_Short task:_ Can you continue the Chicago restaurant roundup below, picking up right after its last sentence?

┌─ Page

And here’s the thing they have no one else does: a smoker. Wood-fired, turning lamb shanks and beef ribs into soft, supple entrees tinged with rosy smoke rings. The name of the restaurant translates as “smoke” so many guests know what they’re in for.
Meanwhile, he’s not the first to go to Oliver’s, but he’s probably the first to put it on TV:
The restaurant’s marketing spiel promises Southern California supper club vibes, rooted in the 1930s. If that means liberally using beef fat, layering flavors with lots of texture and treating richness as a virtue rather than a vice, then so be it.
Don’t be fooled by the burger and fries. Because while it may look like something run-of-the-mill, this one has a housemade special sauce, aged Hook’s 5-year cheddar and sesame buns toasted in beef fat. Like everything else at Oliver’s – an understated space on an underdeveloped stretch of South Wabash Avenue – they’re focusing on elevating the familiar.
5. NOR AN EMPIRE
Dominic Lynch at The New Chicagoan reviews Il Carciofo, the new Roman spot from Joe Flamm (Rose Mary, Top Chef):
Pasta is the name of the game here. According to Eater, Il Carciofo built out a humidity controlled pasta development space, which is prominently on display at one end of the dining room near the bathrooms. Given that level of investment, both financial and square footage, the pasta should be exceptional. And for the most part, it is.
…Carbonara is one of the most basic Italian dishes to cook yourself, which makes a $24 price tag a little difficult to justify. Additionally, the rigatoni in our dish was much too al dente for a restaurant of this caliber. But this carbonara otherwise hits the mark.
The tagliatelle was $28, but was easier to justify. The oxtail ragu it was served with was perfect, and unlike the carbonara, the pasta was precisely cooked al dente without going over or under. Both dishes were worth the price, but between the two, the tagliatelle was more worth the upcharge.
6. THINGS CHANGE
A moving piece by Michael Nagrant about life changes for three people from the food world, one of them himself as he tells the story of getting laid off in 2023:
I was in year eight of my current job. I’d never had better work/life balance. I was very good at it.
A random “all hands” meeting was called. My previous meeting ran over, so I joined the “all hands” late. The meeting which had started five minutes earlier was already over.
Thirty seconds later I received a pop-up window on my laptop.
I’m not going to spoil what the other two are; just read it here (if you subscribe).

└─
┌─ Extracted material

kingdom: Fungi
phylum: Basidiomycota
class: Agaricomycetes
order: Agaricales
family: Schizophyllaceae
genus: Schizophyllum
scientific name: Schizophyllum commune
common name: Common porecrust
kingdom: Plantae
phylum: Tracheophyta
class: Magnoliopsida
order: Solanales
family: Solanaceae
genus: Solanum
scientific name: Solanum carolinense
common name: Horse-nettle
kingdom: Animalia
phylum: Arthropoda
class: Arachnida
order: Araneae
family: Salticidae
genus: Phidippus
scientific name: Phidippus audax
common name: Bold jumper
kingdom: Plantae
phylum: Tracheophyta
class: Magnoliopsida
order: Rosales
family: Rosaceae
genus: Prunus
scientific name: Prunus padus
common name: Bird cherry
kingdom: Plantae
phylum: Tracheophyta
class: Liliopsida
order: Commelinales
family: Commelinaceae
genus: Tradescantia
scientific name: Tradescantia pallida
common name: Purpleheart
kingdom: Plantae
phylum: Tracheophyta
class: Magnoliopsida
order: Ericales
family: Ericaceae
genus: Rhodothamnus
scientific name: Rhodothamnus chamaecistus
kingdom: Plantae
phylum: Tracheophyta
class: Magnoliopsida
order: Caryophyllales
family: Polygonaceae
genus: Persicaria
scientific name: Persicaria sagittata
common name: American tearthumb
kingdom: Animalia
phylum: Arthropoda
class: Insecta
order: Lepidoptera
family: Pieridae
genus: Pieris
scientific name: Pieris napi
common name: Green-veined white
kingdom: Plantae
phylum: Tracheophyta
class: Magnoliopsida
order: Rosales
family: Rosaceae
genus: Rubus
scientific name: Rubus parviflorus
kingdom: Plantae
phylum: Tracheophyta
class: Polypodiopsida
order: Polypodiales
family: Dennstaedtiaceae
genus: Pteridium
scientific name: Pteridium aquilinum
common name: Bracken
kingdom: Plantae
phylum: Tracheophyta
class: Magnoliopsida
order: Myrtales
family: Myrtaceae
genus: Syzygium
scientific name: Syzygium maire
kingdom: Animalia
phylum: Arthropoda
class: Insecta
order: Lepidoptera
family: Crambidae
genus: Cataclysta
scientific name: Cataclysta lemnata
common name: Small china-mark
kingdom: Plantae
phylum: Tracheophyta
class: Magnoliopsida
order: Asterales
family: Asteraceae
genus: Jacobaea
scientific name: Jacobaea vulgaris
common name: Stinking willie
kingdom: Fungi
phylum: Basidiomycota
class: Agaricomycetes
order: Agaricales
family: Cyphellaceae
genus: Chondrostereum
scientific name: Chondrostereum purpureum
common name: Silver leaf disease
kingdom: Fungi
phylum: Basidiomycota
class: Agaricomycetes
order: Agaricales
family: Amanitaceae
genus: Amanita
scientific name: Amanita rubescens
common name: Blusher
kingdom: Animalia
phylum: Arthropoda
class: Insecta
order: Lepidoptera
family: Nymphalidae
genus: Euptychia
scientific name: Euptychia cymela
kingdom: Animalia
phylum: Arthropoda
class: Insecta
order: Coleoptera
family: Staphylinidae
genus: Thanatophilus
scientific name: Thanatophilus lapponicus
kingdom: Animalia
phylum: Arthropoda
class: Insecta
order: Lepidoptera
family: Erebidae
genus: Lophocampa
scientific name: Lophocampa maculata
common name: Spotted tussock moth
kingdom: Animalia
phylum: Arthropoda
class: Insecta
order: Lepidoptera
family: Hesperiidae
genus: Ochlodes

└─

_Output:_
7. PORK ET-TER
It’s roast pork time at Sandwich Tribunal; he recently did the Philly roast pork and greens sandwich, which you can find versions of locally at places like JT’s Genuine, and now he does Iron Range Porketta, a variation of porchetta from northern Minnesota:
The Iron Range’s take on porchetta is similar… but different. Like many a crowd-friendly pork recipe, it uses pork butt rather than belly or loin, butterflied, rubbed inside and out with garlic and herbs and spices, rolled up and trussed like an Italian porchetta, but now instead of being roasted hard and crisp, it’s cooked low and slow and long until the meat collapses on itself and can be pulled apart with forks. Italian pulled pork, essentially.
8. BARI NONE
I’ve heard the story of the falling-out between Italian deli Bari Foods and its neighbor, D’Amato’s Bakery, but a 2018 post at a Facebook group called True West Loop was just reposted in another group, so if you want to know the story, which turns into a story about Friend of Fooditor J.P. Graziano, check it out here.
9. LATKE FAMILY HISTORY
I guess Table Donkey and Stick makes latkes at this time of year—when we went to Nettare the other night, they had “Latkes a la TDS” on the menu (chef John Dahlstrom worked there)—and owner Matt Sussman sent me a story, which I had already seen on his Instagram stories, about his family’s latke tradition. I told him I’d run it here if it had a permanent link, and here it is (scroll right through the photos to read it). It’s a moving remembrance.
10. LISTEN UP
Paul Fehribach (Big Jones) makes it to The Splendid Table to talk about midwestern cuisine traditions.
Supper With Sylvia is a fairly new podcast by TV journalist Sylvia Perez, who to be honest talks like a slick TV vet, lavishing praise on her guests. But it’s still worth hearing (and watching) her interview with Phil Vettel.
I just went to Dear Margaret again and, well, click on the very first link in this week’s newsletter to see what I thought. Anyway, Lacey Irby, who went from PR to restaurant owner, is on Joiners to talk about the much-loved neighborhood spot, which won Best New Restaurant at the Banchet awards the first year it was open; look for it on your podcast app.
WHAT MIKE ATE
I cooked a lot for Christmas and around it—not just Christmas dinner but a lot of breakfasts, too—so once we were past it I really wanted to go out to a restaurant. We first went to Jason Chan’s new restaurant Gavroche, where chef Mitchell Acuna does French classics—we started with a version of Oeufs Arpege, last seen locally (so far as I know) at the Blanchard; we also had charred French radishes with butter and a very nice freshly-baked baguette, a Lyonnaise salad that was a bit heavy on the tart citrus dressing, Parisian gnocchi, Turbot au Troisgros, thumbelina carrots with an orange sauce which tasted like orange chicken in a Chinese restaurant (a good thing!) and Koji dry-aged poussin rouge. Oh, and Chan sent us French onion soup and all the desserts—literally, all four of the desserts. (He also wound up comping everything but the carrots—I assume to allow him to open the check, so we could leave the servers something. Did not expect or intend for him to do that.) Anyway, it was nearly all delightful, and the room—with its 70s single bar look—fits perfectly on Wells in Old Town. We’ll be back.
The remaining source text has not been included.